The front of the body is known as.
What is anterior?
The three types of muscles.
What are smooth, cardiac and skeletal?
The three energy systems.
What are
ATP-PC (fast, short)
Anaerobic (moderate length, high intensity)
Aerobic (slow, long-lasting)
This hormone transports glucose to muscle cells.
What is insulin?
An effect of exercise that is short term.
What is acute?
The three body planes.
What are sagittal, frontal (coronal) and transverse?
Anatomy of a muscle:
Muscle > fascicle > muscle fibres > _______ > _______
What is myofibrils and sarcomeres?
This energy system uses glucose without oxygen and produces a burning sensation due to lactic acid.
What is the anaerobic glycolysis system?
To perform movement or exercise, muscles require these two things.
What is glucose and oxygen?
Building strength in your muscles is an example of this type of effect of exercise.
What is chronic?
Adduction moves the body towards this.
What is the midline of the body?
The two proteins inside of a sarcomere that make our muscles contract.
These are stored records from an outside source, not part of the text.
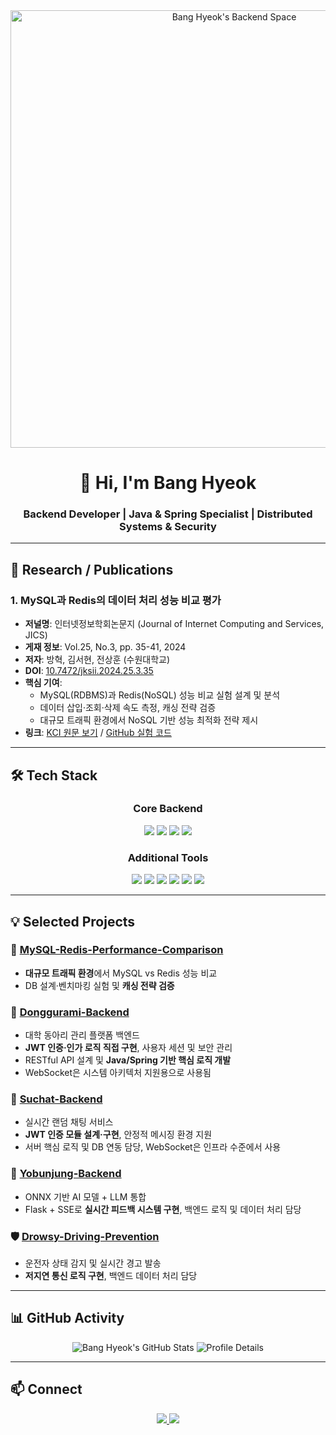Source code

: <div align="center">
  <img src="https://raw.githubusercontent.com/bh1848/bh1848/main/banner.png" alt="Bang Hyeok's Backend Space" width="700"/>
  
  <h1>👋 Hi, I'm Bang Hyeok</h1>
  <h3>Backend Developer | Java & Spring Specialist | Distributed Systems & Security</h3>
</div>

---

## 📖 Research / Publications

### 1. **MySQL과 Redis의 데이터 처리 성능 비교 평가**  
- **저널명**: 인터넷정보학회논문지 (Journal of Internet Computing and Services, JICS)  
- **게재 정보**: Vol.25, No.3, pp. 35-41, 2024  
- **저자**: 방혁, 김서현, 전상훈 (수원대학교)  
- **DOI**: [10.7472/jksii.2024.25.3.35](https://doi.org/10.7472/jksii.2024.25.3.35)  
- **핵심 기여**:  
  - MySQL(RDBMS)과 Redis(NoSQL) 성능 비교 실험 설계 및 분석  
  - 데이터 삽입·조회·삭제 속도 측정, 캐싱 전략 검증  
  - 대규모 트래픽 환경에서 NoSQL 기반 성능 최적화 전략 제시  
- **링크**: [KCI 원문 보기](https://www.kci.go.kr/kciportal/ci/sereArticleSearch/ciSereArtiView.kci?sereArticleSearchBean.artiId=ART003098301) / [GitHub 실험 코드](https://github.com/bh1848/MySQL-Redis-Performance-Comparison)

---

## 🛠 Tech Stack

<h3 align="center">Core Backend</h3>
<div align="center">
  <img src="https://img.shields.io/badge/Java-007396?style=for-the-badge&logo=java&logoColor=white" />
  <img src="https://img.shields.io/badge/Spring_Boot-6DB33F?style=for-the-badge&logo=springboot&logoColor=white" />
  <img src="https://img.shields.io/badge/MySQL-4479A1?style=for-the-badge&logo=mysql&logoColor=white" />
  <img src="https://img.shields.io/badge/Redis-DC382D?style=for-the-badge&logo=redis&logoColor=white" />
</div>

<h3 align="center">Additional Tools</h3>
<div align="center">
  <img src="https://img.shields.io/badge/JWT-000000?style=flat" />
  <img src="https://img.shields.io/badge/REST_API-000000?style=flat" />
  <img src="https://img.shields.io/badge/Git-F05033?style=flat&logo=git&logoColor=white" />
  <img src="https://img.shields.io/badge/Python-3776AB?style=flat&logo=python&logoColor=white" />
  <img src="https://img.shields.io/badge/Flask-000000?style=flat&logo=flask&logoColor=white" />
  <img src="https://img.shields.io/badge/TypeScript-007ACC?style=flat&logo=typescript&logoColor=white" />
</div>

---

## 💡 Selected Projects

### 🚀 [MySQL-Redis-Performance-Comparison](https://github.com/bh1848/MySQL-Redis-Performance-Comparison)
- **대규모 트래픽 환경**에서 MySQL vs Redis 성능 비교
- DB 설계·벤치마킹 실험 및 **캐싱 전략 검증**

### 📡 [Donggurami-Backend](https://github.com/bh1848/donggurami-backend)
- 대학 동아리 관리 플랫폼 백엔드
- **JWT 인증·인가 로직 직접 구현**, 사용자 세션 및 보안 관리
- RESTful API 설계 및 **Java/Spring 기반 핵심 로직 개발**
- WebSocket은 시스템 아키텍처 지원용으로 사용됨

### 💬 [Suchat-Backend](https://github.com/bh1848/suchat-backend)
- 실시간 랜덤 채팅 서비스
- **JWT 인증 모듈 설계·구현**, 안정적 메시징 환경 지원
- 서버 핵심 로직 및 DB 연동 담당, WebSocket은 인프라 수준에서 사용

### 🤖 [Yobunjung-Backend](https://github.com/bh1848/yobunjung-backend)
- ONNX 기반 AI 모델 + LLM 통합
- Flask + SSE로 **실시간 피드백 시스템 구현**, 백엔드 로직 및 데이터 처리 담당

### 🛡 [Drowsy-Driving-Prevention](https://github.com/bh1848/drowsy-driving-prevention)
- 운전자 상태 감지 및 실시간 경고 발송
- **저지연 통신 로직 구현**, 백엔드 데이터 처리 담당

---

## 📊 GitHub Activity
<div align="center">
  <img src="https://github-readme-stats.vercel.app/api?username=bh1848&show_icons=true&theme=tokyonight&hide_border=true&count_private=true" alt="Bang Hyeok's GitHub Stats" />
  <img src="http://github-profile-summary-cards.vercel.app/api/cards/profile-details?username=bh1848&theme=tokyonight" alt="Profile Details" />
</div>

---

## 📫 Connect
<div align="center">
  <a href="mailto:bh1848@naver.com">
    <img src="https://img.shields.io/badge/Email-2E86C1?style=flat&logo=gmail&logoColor=white" />
  </a>
  <a href="https://github.com/bh1848">
    <img src="https://img.shields.io/badge/GitHub-181717?style=flat&logo=github&logoColor=white" />
  </a>
</div>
What are actin and myosin?
This energy system lasts the longest and uses both carbohydrates and fats with the help of oxygen.
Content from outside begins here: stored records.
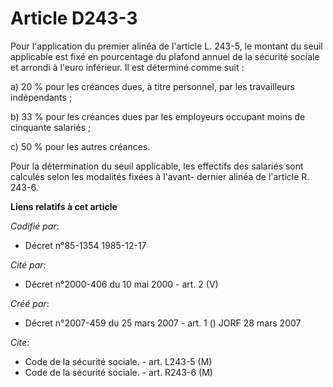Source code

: # Article D243-3

Pour l'application du premier alinéa de l'article L. 243-5, le montant du seuil applicable est fixé en pourcentage du plafond
annuel de la sécurité sociale et arrondi à l'euro inférieur. Il est déterminé comme suit :

a) 20 % pour les créances dues, à titre personnel, par les travailleurs indépendants ;

b) 33 % pour les créances dues par les employeurs occupant moins de cinquante salariés ;

c) 50 % pour les autres créances.

Pour la détermination du seuil applicable, les effectifs des salariés sont calculés selon les modalités fixées à l'avant-
dernier alinéa de l'article R. 243-6.

**Liens relatifs à cet article**

_Codifié par_:

  - Décret n°85-1354 1985-12-17

_Cité par_:

  - Décret n°2000-406 du 10 mai 2000 - art. 2 (V)

_Créé par_:

  - Décret n°2007-459 du 25 mars 2007 - art. 1 () JORF 28 mars 2007

_Cite_:

  - Code de la sécurité sociale. - art. L243-5 (M)
  - Code de la sécurité sociale. - art. R243-6 (M)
What is the aerobic system?
The "hidden door" that allows glucose to enter the muscle.
What is GLUT4?
Define agonist and antagonist muscles
What is
agonist muscles = muscle doing the main movement
antagonist = opposite muscle relaxing or stretching?
The five types of bones.
What are long, short, flat, sesamoid and irregular?
When this mineral is released from the muscle it "unlocks" actin and myosin so they can slide past each other.
What is calcium?
The anaerobic system breaks down glucose without oxygen, what byproduct builds up in the muscles.
What is lactic acid?
Muscles produce these three types of waste during activity.
What is heat, lactic acid and CO₂?
Name and explain the energy currency the body uses.
What is ATP?
ATP has three phosphates. When energy is needed, ATP splits off one phosphate, becoming ADP. After ATP loses a phosphate (which gets USED to perform a task), it becomes ADP. ADP then recharges by adding a phosphate back to make it ATP again.
There are three major joint types. The one we are focused on is ________. And within this joint type, there are _____ type.
What is synovial and 6?
Explain sliding filament theory.
What is ... during contraction, myosin heads attach to actin filaments and pull them toward the M-line, shortening the sarcomere?
Endurance training affects the anaerobic threshold and energy system use during exercise because ...
What is it shifts the anaerobic threshold higher, allowing athletes to perform at higher intensities while still using the aerobic system efficiently?
When you improve your cardiorespiratory fitness, you gain this.
What is a stronger heart; more red blood cells; more capillaries; better mitochondrial function in muscle cells?
During a sprint, this energy system kicks in first. It powers the quadriceps [concentrically or eccentrically], while the hamstrings act [concentrically or eccentrically], and the knee moves in the [sagittal, frontal (coronal) and transverse] plane.
What is the ATP-PC energy system; concentrically; eccentrically; sagittal plane?